**Exercise details:**
Pick up the chapter summary about Okonkwo's exile below and write what comes next, starting right after its final sentence.

**Excerpt provided:**
+++
Summary of Chapter Thirteen
The drums beat and waken everyone in Umoufia. They are a communication system. They say first, someone has died, and the then, finally, the village is named, then the person. The man is Ezeudu, the elder who had warned Okonkwo not to kill Ikemefuna.
Ezeudu is a great man, who won three of the four clan titles, so the whole clan is at the funeral. Guns and cannon are fired, and drums beat. It is a warrior’s funeral, and the egwugwu are present in their masks. One egwugwu is so fierce he is chasing people with a machete and has to be restrained. At sunset a final gun and canon salute before burial ends in disaster. The dead man’s sixteen-year-old son was accidentally killed by Okonkwo’s gun.
Okonkwo has committed a sin against the earth goddess and has to flee from the land. It was a female sin because accidental, so he can return after seven years. He collects his belongings, weeping wives, and children and goes to his mother’s home in Mbanta, to his uncle’s house. Obierika and other friends take and store Okonkwo’s yams and then burn his houses and destroy his belongings and animals, for Okonkwo has polluted the land.
Commentary on Chapter Thirteen
The funeral unleashes great power and emotion. The masked ancestral spirits themselves seem mad, and it is implied that the passion was too much for Okonkwo who accidentally fires his gun and kills the boy of the dead man. We have seen that Okonkwo has unrestrained anger and emotion, but he is also a bad shot. He missed hitting Ekwefi when firing at her in anger, and here, he did not intend the death at all. His luck has changed, and it was the dead warrior, Ezeudu, who had warned him about Ikemefuna. Now, he really has offended the earth by killing a clansman, and has to go into exile to pay the penalty. Obierika is a thoughtful man who questions this judgment, as when he had to kill his newborn twins, an abomination to the earth. Yet, a formal judgment is a way to pay off the guilt and put a limit to it. This judgment is very harsh on a man like Okonkwo who is still trying to rise, and may have had ambitions to take the highest title. This event ends Part One of the novel.
Summary of Chapter Fourteen
Part Two is the exile and opens with Okonkwo in exile at his maternal uncle Uchendu’s compound. Ochendu arranges rites and sacrifices for the female ochu, or sin. He gives Okonkwo ground for a house and fields, and his sons give Okonkwo three hundred seed yams each. Okonkwo and his family work hard, but it is starting over, and he fights despair, for he had planned to be one of the lords of the clan, and now he feels his chi is not cut out for great things. Yet his mother’s people are kind to him.
Uchendu takes the opportunity of his son’s marriage to make a public speech about Okonkwo. He says Okonkwo is an exile bowed with grief, but he asks him a question: why do we say Nneka, or Mother is Supreme if a man is the head of the house? Okonkwo doesn’t know. Uchendu says, A child belongs to the father, but when the father beats it, it runs to mother. Mother is there to protect you. That is why you have come to the motherland in trouble. You must not die in exile. Uchendu says he has lost six wives and twenty-two children but he does not despair.
+++
**Information shown:**
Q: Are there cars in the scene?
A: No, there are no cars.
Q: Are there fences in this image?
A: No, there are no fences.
+++
**Response to the exercise:**
Commentary on Chapter Fourteen
Uchendu aptly identifies Okonkwo’s weakness—his over attachment to the male virtues. Thus, his punishment seems just: he gets one more opportunity to learn the female side of life. Uchendu tries to instill in him the value of mother and mother earth. He says that when a woman dies, there is a song that says,
“For whom it is well, for whom it is well?
There is no one for whom it is well.” (Ch. 14, p.135)
Okonkwo never admits his love for feminine things or his wives and daughters. His own mother died when he was quite young.
Summary of Chapter Fifteen
In Okonkwo’s second year of exile, his friend Obierika comes to visit him at his uncle’s house with some friends. Uchendu knew Obierika’s father, Iweka. As the men sit around and talk, Obierika tells them the news that one of the villages, Abame, is no more.
Three months earlier, fugitives had come from Abame to Umuofia with the sad story of how their village was wiped out. A white man had come there riding an iron horse. The elders consulted the Oracle who said the strange man would break their clan, and others were on the way, like locusts. They killed the white man and tied the iron horse to their sacred tree to keep it from running away to call the man’s friends.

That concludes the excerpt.